## Assigned task
Each line of the data below containing "Ratenkredit" needs to be listed.
***** Provided information
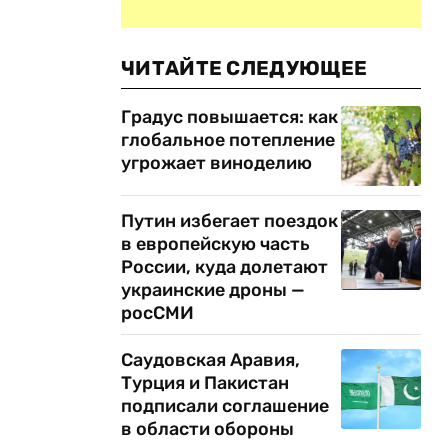
ЧИТАЙТЕ СЛЕДУЮЩЕЕ
Градус повышается: как
глобальное потепление
угрожает виноделию
Путин избегает поездок
в европейскую часть
России, куда долетают
украинские дроны —
росСМИ
Саудовская Аравия,
Турция и Пакистан
подписали соглашение
в области обороны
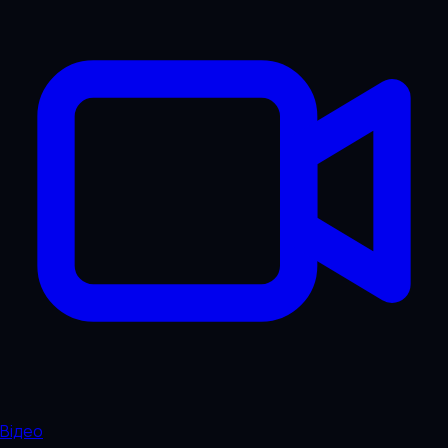
Відео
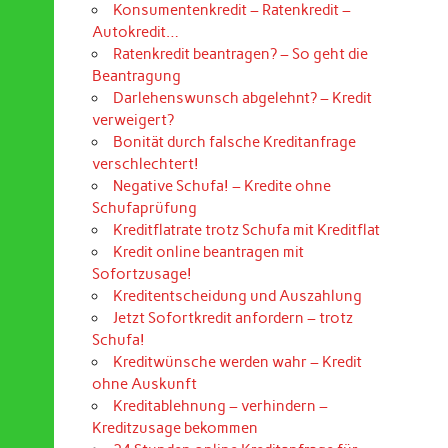
Konsumentenkredit – Ratenkredit –
Autokredit…
Ratenkredit beantragen? – So geht die
Beantragung
Darlehenswunsch abgelehnt? – Kredit
verweigert?
Bonität durch falsche Kreditanfrage
verschlechtert!
Negative Schufa! – Kredite ohne
Schufaprüfung
Kreditflatrate trotz Schufa mit Kreditflat
Kredit online beantragen mit
Sofortzusage!
Kreditentscheidung und Auszahlung
Jetzt Sofortkredit anfordern – trotz
Schufa!
Kreditwünsche werden wahr – Kredit
ohne Auskunft
Kreditablehnung – verhindern –
Kreditzusage bekommen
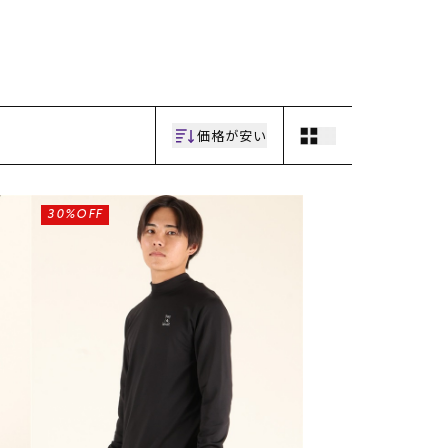
ギフトラッピング
ギフトラッピング
ギフトラッピング
ギフトラッピング
アフターサポート
アフターサポート
アフターサポート
アフターサポート
下取り保証について
下取り保証について
下取り保証について
下取り保証について
よくある質問
よくある質問
よくある質問
よくある質問
店舗一覧
店舗一覧
店舗一覧
店舗一覧
お問い合わせ
お問い合わせ
お問い合わせ
お問い合わせ
ニュース
ニュース
ニュース
ニュース
価格が安い
30%OFF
**********
## Answer below
Konsumentenkredit – Ratenkredit –
Ratenkredit beantragen? – So geht die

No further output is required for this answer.